A tiny "sungrazer" comet was discovered, photographed and destroyed during the recent total solar eclipse.

About Sungrazing Comets

  • Sungrazing comets are a special class of comets that come very close to the sun at their nearest approach, a point called perihelion.
  • To be considered a sungrazer, a comet needs to get within about 850,000 miles from the sun at perihelion. 
  • Many come even closer, even to within a few thousand miles.
  • Being so close to the sun is very hard on comets for many reasons. 
    • They are subjected to a lot of solar radiation, which boils off their water or other volatiles.
    • The physical push of the radiation and the solar wind also helps form the tails.
    • As they get closer to the sun, the comets experience extremely strong tidal forces, or gravitational stress.
    • In this hostile environment, many sungrazers do not survive their trip around the sun.
    • Although they don't actually crash into the solar surface, the sun is able to destroy them.
    • Most usually evaporate in the hot solar atmosphere.
  • Orbit: Most of the sungrazing comets observed follow a similar orbit, called the Kreutz Path, a single orbit that takes 800 years to complete.
  • They collectively belong to a population called the Kreutz Group.
  • These Kreutz comets are fragments from a single large comet that was shattered thousands of years ago.
  • The far end of the Kreutz path lies 160 times farther from the sun than the orbit of Earth.

What is a Comet?

  • Comets are frozen leftovers from the formation of the solar system, composed of dust, rock, and ice.
  • They orbit the sun in highly elliptical orbits that can take hundreds of thousands of years to complete.
  • They range from a few miles to tens of miles wide, but as they orbit closer to the Sun, they heat up and spew gases and dust into a glowing head that can be larger than a planet.
  • The dust and gases form a tail that stretches away from the Sun for millions of miles. 

· According to NASA, as of January 2023, the current number of known comets is 3,743. Though billions more are thought to be orbiting the sun beyond Neptune in the Kuiper Belt and the distant Oort cloud far beyond Pluto.
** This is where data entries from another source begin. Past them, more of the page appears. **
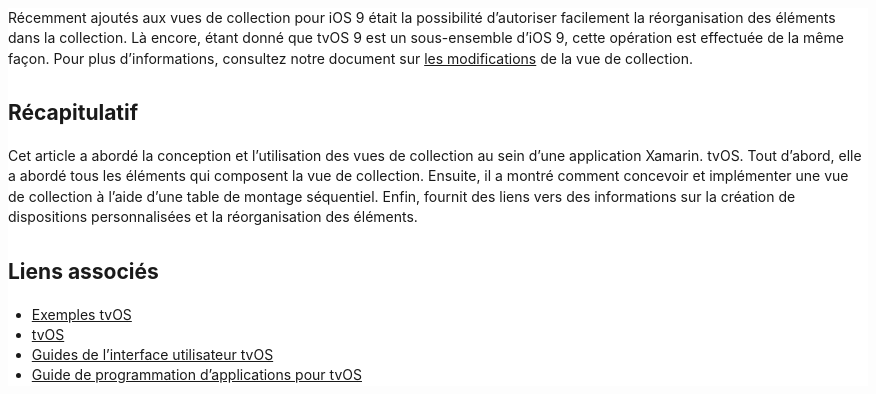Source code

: Récemment ajoutés aux vues de collection pour iOS 9 était la possibilité d’autoriser facilement la réorganisation des éléments dans la collection. Là encore, étant donné que tvOS 9 est un sous-ensemble d’iOS 9, cette opération est effectuée de la même façon. Pour plus d’informations, consultez notre document sur [les modifications](~/ios/user-interface/controls/uicollectionview.md) de la vue de collection.


<a name="Summary" />

## <a name="summary"></a>Récapitulatif

Cet article a abordé la conception et l’utilisation des vues de collection au sein d’une application Xamarin. tvOS. Tout d’abord, elle a abordé tous les éléments qui composent la vue de collection. Ensuite, il a montré comment concevoir et implémenter une vue de collection à l’aide d’une table de montage séquentiel. Enfin, fournit des liens vers des informations sur la création de dispositions personnalisées et la réorganisation des éléments.



## <a name="related-links"></a>Liens associés

- [Exemples tvOS](https://docs.microsoft.com/samples/browse/?products=xamarin&term=Xamarin.iOS+tvOS)
- [tvOS](https://developer.apple.com/tvos/)
- [Guides de l’interface utilisateur tvOS](https://developer.apple.com/tvos/human-interface-guidelines/)
- [Guide de programmation d’applications pour tvOS](https://developer.apple.com/library/prerelease/tvos/documentation/General/Conceptual/AppleTV_PG/)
Q1: What is a total solar eclipse?

A total solar eclipse is a condition when the Moon passes between the Sun and the Earth and completely blocks the Sun's disk, casting a huge shadow on the surface. People viewing the eclipse from locations where the Moon’s shadow completely covers the Sun–known as the path of totality–will experience a total solar eclipse. As per NASA, during this timeframe, the sky will darken, resembling the onset of dawn or dusk.